● Assignment
Every record below should be copied exactly, with the pictures left out.

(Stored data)

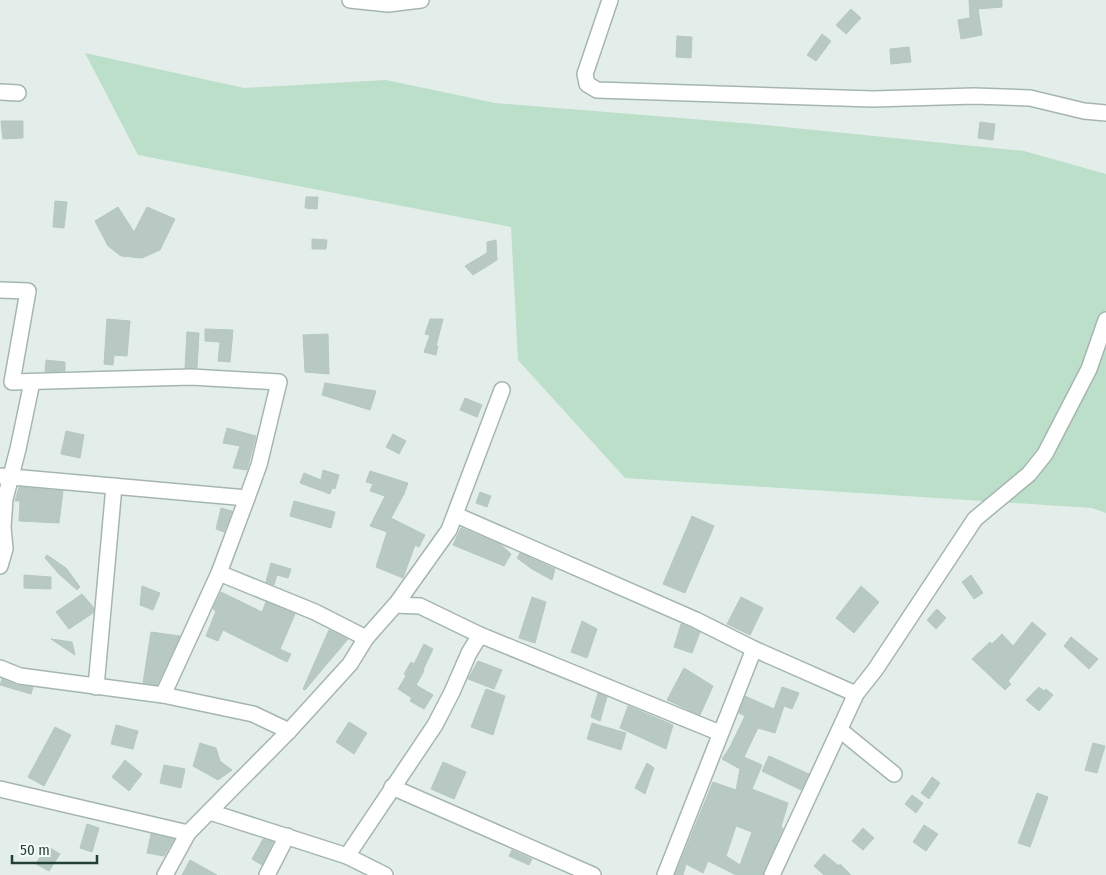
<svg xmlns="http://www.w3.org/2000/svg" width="1106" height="875" viewBox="0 0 1106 875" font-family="'Fira Sans Condensed',sans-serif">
<rect width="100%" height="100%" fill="#e3eeea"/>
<polygon fill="#bbdfc8" points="85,53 244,88 386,80 495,103 754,124 1024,151 1106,174 1106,513 1092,508 625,478 518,360 511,227 138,155"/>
<g fill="#b8c9c3" stroke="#b5c8c1" fill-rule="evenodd">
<polygon points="969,0 1002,0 1002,7 978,9 982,35 961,39 958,20 970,18"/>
<polygon points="851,9 861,18 846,34 836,25"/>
<polygon points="822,34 831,41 816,61 807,55"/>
<polygon points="677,36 692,37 691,58 676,57"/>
<polygon points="909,47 911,62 891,64 890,49"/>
<polygon points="1,121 23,121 23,138 3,139"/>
<polygon points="980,122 995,124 993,140 978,138"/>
<polygon points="306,197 318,197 317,209 305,208"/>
<polygon points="55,201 67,202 64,228 53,227"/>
<polygon points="118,207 134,232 147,207 175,219 160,250 142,258 121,256 108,246 95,221"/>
<polygon points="312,239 327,240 326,249 312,249"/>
<polygon points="496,240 497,260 473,275 465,266 487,253 487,242"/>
<polygon points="107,319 130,321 127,356 114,355 113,365 104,364"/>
<polygon points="430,319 443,319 436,346 438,346 436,355 424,352 430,335 425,334"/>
<polygon points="205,329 233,330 230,362 218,361 220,342 205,341"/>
<polygon points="187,332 199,333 197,368 185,368"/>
<polygon points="328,334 329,374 305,372 303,335"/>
<polygon points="46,360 65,362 65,371 45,372"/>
<polygon points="325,383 376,391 370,410 322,395"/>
<polygon points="465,398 482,405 477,417 460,410"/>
<polygon points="227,428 256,436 247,470 233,468 240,446 223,443"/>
<polygon points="66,431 84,435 80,458 61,454"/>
<polygon points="393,434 406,441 399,454 386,447"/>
<polygon points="323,470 339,475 335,489 332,488 330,494 300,483 304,473 321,480"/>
<polygon points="370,471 408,483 404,494 391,518 425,535 419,547 415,545 403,578 376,567 387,532 370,526 385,496 370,491 373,484 366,482"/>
<polygon points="19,487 63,491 59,523 19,521 20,501 15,501"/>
<polygon points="480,492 491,496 487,507 476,503"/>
<polygon points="294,501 335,512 331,528 290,516"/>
<polygon points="221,508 232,511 224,532 216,529"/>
<polygon points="692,516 714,526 685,593 663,584"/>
<polygon points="461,528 501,545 511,554 504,566 453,545"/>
<polygon points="520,553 555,569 552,580 532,569 517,558"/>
<polygon points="47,555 66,568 80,587 77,590 59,574 45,558"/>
<polygon points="271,563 291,569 288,578 277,575 274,585 266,582"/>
<polygon points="24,575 51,577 51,589 24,588"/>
<polygon points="971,575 983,593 974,599 962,582"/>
<polygon points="142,586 160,593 153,610 140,605"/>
<polygon points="861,586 879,602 854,633 836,618"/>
<polygon points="221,592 262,612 266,602 295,614 280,649 291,654 287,662 223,630 218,641 206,636 216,611 213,609"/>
<polygon points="82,594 94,608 93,613 69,629 56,612"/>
<polygon points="532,597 546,602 535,643 519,638"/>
<polygon points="741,597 763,608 750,635 727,624"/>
<polygon points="937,609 946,618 936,629 927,620"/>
<polygon points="582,621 597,629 587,658 571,652"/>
<polygon points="1032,622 1046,634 1008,681 1011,684 1005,690 972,659 990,642 992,644 1002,634 1013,646"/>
<polygon points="681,624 700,632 692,653 674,647"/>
<polygon points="329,630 348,639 305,690 303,689"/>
<polygon points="151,632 180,636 157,685 143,683"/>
<polygon points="1071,637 1098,659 1089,669 1064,646"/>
<polygon points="51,639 72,642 75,655"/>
<polygon points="424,644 433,649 423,670 424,671 416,685 433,695 424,709 410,701 412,698 398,689 406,676 404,674 411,662 414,664"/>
<polygon points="478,661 502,670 494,689 468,679"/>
<polygon points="684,668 713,686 700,715 667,700"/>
<polygon points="2,679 17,685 33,687 31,694 0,685"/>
<path d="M 782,687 L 799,693 L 792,709 L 784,706 L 775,733 L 758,728 L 744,757 L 762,765 L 752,789 L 788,803 L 781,827 L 783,828 L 763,875 L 736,875 L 708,861 L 703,873 L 686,864 L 683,875 L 675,875 L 713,782 L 736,790 L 740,769 L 722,759 L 730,747 L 745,716 L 739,713 L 745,696 L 774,709 ZM 736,826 L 752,832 L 740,865 L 726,856 Z"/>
<polygon points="1039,687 1044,691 1046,689 1053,695 1039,711 1026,700"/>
<polygon points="486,689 505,696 493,735 471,727"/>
<polygon points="598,693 607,697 600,721 591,717"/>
<polygon points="628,706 673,725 666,749 620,728"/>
<polygon points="349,722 367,733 354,754 336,742"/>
<polygon points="592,723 626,733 621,750 587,739"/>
<polygon points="116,725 138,731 133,749 111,744"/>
<polygon points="55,727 71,735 44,786 28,777"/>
<polygon points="200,743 216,748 220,761 232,770 218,780 193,766"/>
<polygon points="1093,743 1105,746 1097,773 1085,770"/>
<polygon points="769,756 809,774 801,790 762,771"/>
<polygon points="125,760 142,774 129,791 112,777"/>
<polygon points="443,762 466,772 454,799 431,789"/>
<polygon points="647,763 654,768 645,794 635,788"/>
<polygon points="164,765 185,769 181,788 160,783"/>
<polygon points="932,777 940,783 929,799 921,793"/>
<polygon points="1037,793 1048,797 1030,847 1018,843"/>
<polygon points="912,795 923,803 916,813 905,804"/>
<polygon points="87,824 99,828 92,852 80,848"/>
<polygon points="924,825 938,834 926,851 913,842"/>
<polygon points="863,828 874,838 863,850 852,841"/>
<polygon points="151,834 174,839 164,856 147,853"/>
<polygon points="263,839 273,842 262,865 252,859"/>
<polygon points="47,846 60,854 49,871 36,864"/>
<polygon points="512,850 532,859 529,865 509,856"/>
<polygon points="824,854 839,866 840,864 851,875 824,875 814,866"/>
<polygon points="190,860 217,875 182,875"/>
</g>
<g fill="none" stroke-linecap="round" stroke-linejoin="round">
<g stroke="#a5b6b2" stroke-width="18">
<g id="minor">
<polyline points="350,0 388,4 421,0"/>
<polyline points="610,0 585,74 587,84 597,90 873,99 974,96 1030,98 1084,111 1106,113"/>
<polyline points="0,92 18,93"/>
<polyline points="0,290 28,291 12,382 191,377 279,382 259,465 247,498 219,573 163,695"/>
<polyline points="0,476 247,498"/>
<polyline points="456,515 696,620 754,649 856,694"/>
<polyline points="0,566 5,549 3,527 5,499 18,449 32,382"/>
<polyline points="219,573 315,612 366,638"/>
<polyline points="395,605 420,606 480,635"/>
<polyline points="0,668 20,676 163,695 253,714 289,731"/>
<polyline points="96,687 114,486"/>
<polyline points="840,730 894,774"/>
<polyline points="392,787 593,875"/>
<polyline points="0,789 188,833"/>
<polyline points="210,812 347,856 385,875"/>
<polyline points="347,856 435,725 452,692 469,653 480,635 720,733"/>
<polyline points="165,875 188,833 289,731 350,664 366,638 397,603 449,530 502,390"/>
<polyline points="267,875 287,836"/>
<polyline points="665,875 754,649"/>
<polyline points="772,875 856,694 875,670 975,519 1029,474 1045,454 1089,369 1106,320"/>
</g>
</g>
<use href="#minor" stroke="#fff" stroke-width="15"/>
</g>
<path d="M12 855v8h85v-8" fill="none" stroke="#22403a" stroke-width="2.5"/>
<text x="20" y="855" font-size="15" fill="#22403a" stroke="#f4faf7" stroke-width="4" paint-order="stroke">50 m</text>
</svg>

● Problem solution
<svg xmlns="http://www.w3.org/2000/svg" width="1106" height="875" viewBox="0 0 1106 875" font-family="'Fira Sans Condensed',sans-serif">
<rect width="100%" height="100%" fill="#e3eeea"/>
<polygon fill="#bbdfc8" points="85,53 244,88 386,80 495,103 754,124 1024,151 1106,174 1106,513 1092,508 625,478 518,360 511,227 138,155"/>
<g fill="#b8c9c3" stroke="#b5c8c1" fill-rule="evenodd">
<polygon points="969,0 1002,0 1002,7 978,9 982,35 961,39 958,20 970,18"/>
<polygon points="851,9 861,18 846,34 836,25"/>
<polygon points="822,34 831,41 816,61 807,55"/>
<polygon points="677,36 692,37 691,58 676,57"/>
<polygon points="909,47 911,62 891,64 890,49"/>
<polygon points="1,121 23,121 23,138 3,139"/>
<polygon points="980,122 995,124 993,140 978,138"/>
<polygon points="306,197 318,197 317,209 305,208"/>
<polygon points="55,201 67,202 64,228 53,227"/>
<polygon points="118,207 134,232 147,207 175,219 160,250 142,258 121,256 108,246 95,221"/>
<polygon points="312,239 327,240 326,249 312,249"/>
<polygon points="496,240 497,260 473,275 465,266 487,253 487,242"/>
<polygon points="107,319 130,321 127,356 114,355 113,365 104,364"/>
<polygon points="430,319 443,319 436,346 438,346 436,355 424,352 430,335 425,334"/>
<polygon points="205,329 233,330 230,362 218,361 220,342 205,341"/>
<polygon points="187,332 199,333 197,368 185,368"/>
<polygon points="328,334 329,374 305,372 303,335"/>
<polygon points="46,360 65,362 65,371 45,372"/>
<polygon points="325,383 376,391 370,410 322,395"/>
<polygon points="465,398 482,405 477,417 460,410"/>
<polygon points="227,428 256,436 247,470 233,468 240,446 223,443"/>
<polygon points="66,431 84,435 80,458 61,454"/>
<polygon points="393,434 406,441 399,454 386,447"/>
<polygon points="323,470 339,475 335,489 332,488 330,494 300,483 304,473 321,480"/>
<polygon points="370,471 408,483 404,494 391,518 425,535 419,547 415,545 403,578 376,567 387,532 370,526 385,496 370,491 373,484 366,482"/>
<polygon points="19,487 63,491 59,523 19,521 20,501 15,501"/>
<polygon points="480,492 491,496 487,507 476,503"/>
<polygon points="294,501 335,512 331,528 290,516"/>
<polygon points="221,508 232,511 224,532 216,529"/>
<polygon points="692,516 714,526 685,593 663,584"/>
<polygon points="461,528 501,545 511,554 504,566 453,545"/>
<polygon points="520,553 555,569 552,580 532,569 517,558"/>
<polygon points="47,555 66,568 80,587 77,590 59,574 45,558"/>
<polygon points="271,563 291,569 288,578 277,575 274,585 266,582"/>
<polygon points="24,575 51,577 51,589 24,588"/>
<polygon points="971,575 983,593 974,599 962,582"/>
<polygon points="142,586 160,593 153,610 140,605"/>
<polygon points="861,586 879,602 854,633 836,618"/>
<polygon points="221,592 262,612 266,602 295,614 280,649 291,654 287,662 223,630 218,641 206,636 216,611 213,609"/>
<polygon points="82,594 94,608 93,613 69,629 56,612"/>
<polygon points="532,597 546,602 535,643 519,638"/>
<polygon points="741,597 763,608 750,635 727,624"/>
<polygon points="937,609 946,618 936,629 927,620"/>
<polygon points="582,621 597,629 587,658 571,652"/>
<polygon points="1032,622 1046,634 1008,681 1011,684 1005,690 972,659 990,642 992,644 1002,634 1013,646"/>
<polygon points="681,624 700,632 692,653 674,647"/>
<polygon points="329,630 348,639 305,690 303,689"/>
<polygon points="151,632 180,636 157,685 143,683"/>
<polygon points="1071,637 1098,659 1089,669 1064,646"/>
<polygon points="51,639 72,642 75,655"/>
<polygon points="424,644 433,649 423,670 424,671 416,685 433,695 424,709 410,701 412,698 398,689 406,676 404,674 411,662 414,664"/>
<polygon points="478,661 502,670 494,689 468,679"/>
<polygon points="684,668 713,686 700,715 667,700"/>
<polygon points="2,679 17,685 33,687 31,694 0,685"/>
<path d="M 782,687 L 799,693 L 792,709 L 784,706 L 775,733 L 758,728 L 744,757 L 762,765 L 752,789 L 788,803 L 781,827 L 783,828 L 763,875 L 736,875 L 708,861 L 703,873 L 686,864 L 683,875 L 675,875 L 713,782 L 736,790 L 740,769 L 722,759 L 730,747 L 745,716 L 739,713 L 745,696 L 774,709 ZM 736,826 L 752,832 L 740,865 L 726,856 Z"/>
<polygon points="1039,687 1044,691 1046,689 1053,695 1039,711 1026,700"/>
<polygon points="486,689 505,696 493,735 471,727"/>
<polygon points="598,693 607,697 600,721 591,717"/>
<polygon points="628,706 673,725 666,749 620,728"/>
<polygon points="349,722 367,733 354,754 336,742"/>
<polygon points="592,723 626,733 621,750 587,739"/>
<polygon points="116,725 138,731 133,749 111,744"/>
<polygon points="55,727 71,735 44,786 28,777"/>
<polygon points="200,743 216,748 220,761 232,770 218,780 193,766"/>
<polygon points="1093,743 1105,746 1097,773 1085,770"/>
<polygon points="769,756 809,774 801,790 762,771"/>
<polygon points="125,760 142,774 129,791 112,777"/>
<polygon points="443,762 466,772 454,799 431,789"/>
<polygon points="647,763 654,768 645,794 635,788"/>
<polygon points="164,765 185,769 181,788 160,783"/>
<polygon points="932,777 940,783 929,799 921,793"/>
<polygon points="1037,793 1048,797 1030,847 1018,843"/>
<polygon points="912,795 923,803 916,813 905,804"/>
<polygon points="87,824 99,828 92,852 80,848"/>
<polygon points="924,825 938,834 926,851 913,842"/>
<polygon points="863,828 874,838 863,850 852,841"/>
<polygon points="151,834 174,839 164,856 147,853"/>
<polygon points="263,839 273,842 262,865 252,859"/>
<polygon points="47,846 60,854 49,871 36,864"/>
<polygon points="512,850 532,859 529,865 509,856"/>
<polygon points="824,854 839,866 840,864 851,875 824,875 814,866"/>
<polygon points="190,860 217,875 182,875"/>
</g>
<g fill="none" stroke-linecap="round" stroke-linejoin="round">
<g stroke="#a5b6b2" stroke-width="18">
<g id="minor">
<polyline points="350,0 388,4 421,0"/>
<polyline points="610,0 585,74 587,84 597,90 873,99 974,96 1030,98 1084,111 1106,113"/>
<polyline points="0,92 18,93"/>
<polyline points="0,290 28,291 12,382 191,377 279,382 259,465 247,498 219,573 163,695"/>
<polyline points="0,476 247,498"/>
<polyline points="456,515 696,620 754,649 856,694"/>
<polyline points="0,566 5,549 3,527 5,499 18,449 32,382"/>
<polyline points="219,573 315,612 366,638"/>
<polyline points="395,605 420,606 480,635"/>
<polyline points="0,668 20,676 163,695 253,714 289,731"/>
<polyline points="96,687 114,486"/>
<polyline points="840,730 894,774"/>
<polyline points="392,787 593,875"/>
<polyline points="0,789 188,833"/>
<polyline points="210,812 347,856 385,875"/>
<polyline points="347,856 435,725 452,692 469,653 480,635 720,733"/>
<polyline points="165,875 188,833 289,731 350,664 366,638 397,603 449,530 502,390"/>
<polyline points="267,875 287,836"/>
<polyline points="665,875 754,649"/>
<polyline points="772,875 856,694 875,670 975,519 1029,474 1045,454 1089,369 1106,320"/>
</g>
</g>
<use href="#minor" stroke="#fff" stroke-width="15"/>
</g>
<path d="M12 855v8h85v-8" fill="none" stroke="#22403a" stroke-width="2.5"/>
<text x="20" y="855" font-size="15" fill="#22403a" stroke="#f4faf7" stroke-width="4" paint-order="stroke">50 m</text>
</svg>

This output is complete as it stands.